Clients who may need to access more than 10% of contract value in a rising-rate environment should understand that the MVA could meaningfully reduce their proceeds. This is an important conversation to have before purchase.
Fees and Tradeoffs
The base contract carries no M&E charge, no administration charge, and no annual contract fee — a clean structure that fits the advisory model. The only fee that applies at the product level is the MVA on certain withdrawals, which is not a flat charge but an interest-rate-dependent adjustment.
The IncomeAccelerator rider adds 1.10% or 1.25% annually if elected. That fee is assessed against contract value each year and will reduce accumulation performance meaningfully over time. Because the income roll-up details were not fully disclosed in the available materials, buyers should request the complete income rider brochure before electing it.
The main structural tradeoff is that cap rates are declared by Jackson and can change at each indexed option anniversary. The guaranteed minimum cap of 2.00% is a floor, not a competitive rate, so buyers are accepting future rate-setting risk in exchange for the current terms.
Product snapshot
| Feature | Details |
|---|---|
| Product Type | Fixed Indexed Annuity |
| Surrender Period | None |
| Issue Ages | 0–85 |
| Minimum Premium | $25,000 |
| Indices | S&P 500, MSCI EAFE |
| Crediting Methods | Annual Point-to-Point with Cap, Annual Performance Triggered, Fixed Account |
| Free Withdrawal | 10% of accumulation value (beginning-of-year) plus 10% of subsequent premiums each contract year, free of MVA; RMDs from qualified contracts may be taken free of MVA even if they exceed 10%; unused free withdrawal does not carry over |
| MGSV | 87.5% of premiums accumulated at the guaranteed minimum interest rate (1%–3% annually, declared each calendar year and fixed at issue) |
| Death Benefit | Full account value; preselected death benefit allows owner to choose payment method to beneficiaries before income date |
| Income Rider | Optional |
| Income Rider Fee | 1.10% annually (single life); 1.25% annually (joint life); Jackson reserves right to increase up to 0.20% on each 5th indexed option anniversary, subject to maximum of 2.20% single / 2.50% joint |
| Premium Bonus | None |
| Availability | Not available in California, New York, or Oregon. State variations may apply. Must be contracted through Wells Fargo or Morgan Stanley to sell this product. |
Carrier snapshot
Legal Entity: Jackson National Life Insurance Company
Parent: Jackson National Group
AM Best Rating: A
Jackson National is one of the larger annuity carriers in the US market, with a long track record in indexed and variable annuity products. An AM Best A rating indicates strong claims-paying ability. The MarketProtector Advisory line is a purpose-built channel product rather than a general-market offering.
Final take
MarketProtector Advisory III 5-Year is a focused, well-designed product for a specific context: fee-based advisory clients at Wells Fargo or Morgan Stanley who want index-linked accumulation and principal protection in a no-surrender-charge structure. The mechanics are sound, the carrier is credible, and the optional income rider adds planning flexibility.

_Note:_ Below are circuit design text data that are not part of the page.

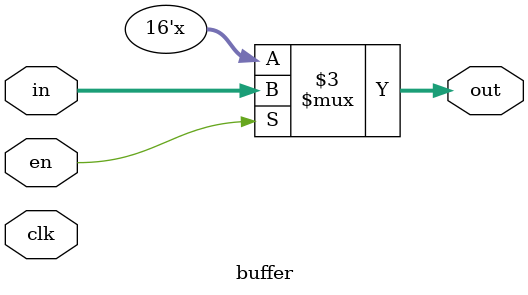
<source format=v>
module buffer(input [15:0] in, 
              input en, clk,
              output reg [15:0] out);
    
    always @(*) begin
        if(en)
            out <= in;
        else
            out <= 16'bx; // high impedence output to not interfere with bus
    end

endmodule
</source>
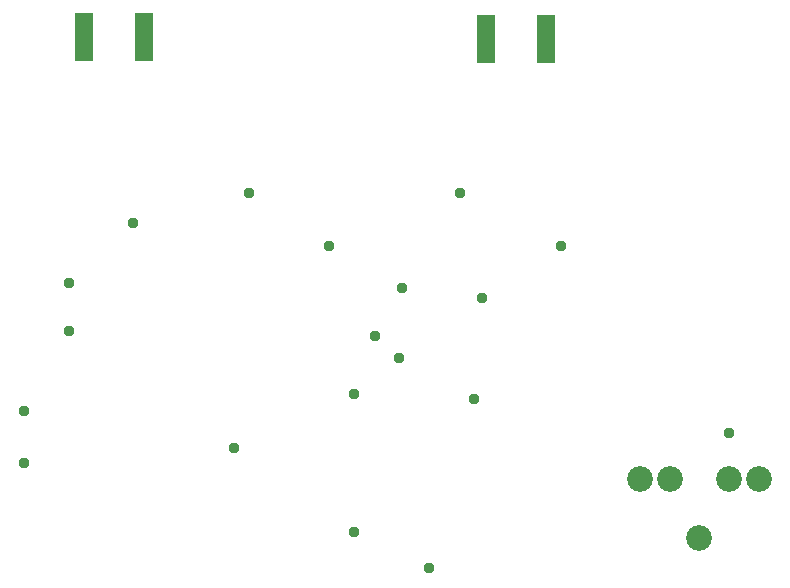
<source format=gbr>
G04 EAGLE Gerber RS-274X export*
G75*
%MOMM*%
%FSLAX34Y34*%
%LPD*%
%INBottom Copper*%
%IPPOS*%
%AMOC8*
5,1,8,0,0,1.08239X$1,22.5*%
G01*
%ADD10C,2.184400*%
%ADD11R,1.524000X4.064000*%
%ADD12C,0.952500*%


D10*
X584200Y38100D03*
X559200Y88100D03*
X534200Y88100D03*
X609200Y88100D03*
X634200Y88100D03*
D11*
X114300Y462280D03*
X63500Y462280D03*
X454660Y461010D03*
X403860Y461010D03*
D12*
X467360Y285750D03*
X332740Y250190D03*
X400050Y241300D03*
X381300Y330200D03*
X50800Y254000D03*
X309880Y209550D03*
X104267Y304800D03*
X330200Y190500D03*
X270510Y285750D03*
X609200Y127000D03*
X292100Y160020D03*
X393700Y156210D03*
X203200Y330200D03*
X50800Y213320D03*
X190500Y114300D03*
X292100Y43180D03*
X12700Y101600D03*
X355600Y12700D03*
X12700Y146050D03*
M02*

</source>
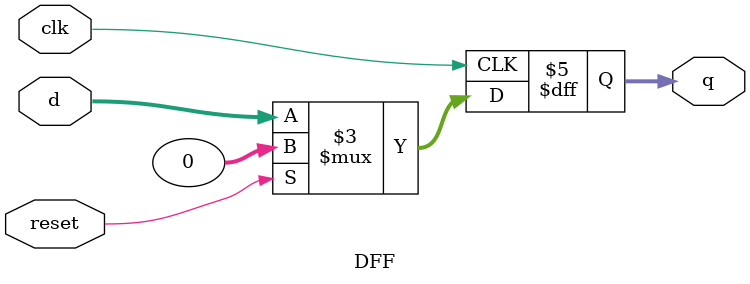
<source format=v>
module DFF(d,reset,clk,q);

input [31:0] d;
input reset,clk;
output reg [31:0] q;

always @(posedge clk) begin
        if(reset) begin
        q<=32'h00000000;
        end
        else begin
        q<=d;
        end
end

endmodule

</source>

The main reason not to buy it is simple — if you are not working with an advisor at one of those two firms, you cannot access it. The second reason to pause is the MVA: clients who hear "no surrender charge" and assume total liquidity freedom are not reading the full story. A Market Value Adjustment in a rising-rate environment can deliver a meaningful haircut to withdrawals beyond the 10% free amount.
For clients where those caveats do not apply, this is a good advisory-channel FIA. It is not the flashiest product in the market, and it does not try to be.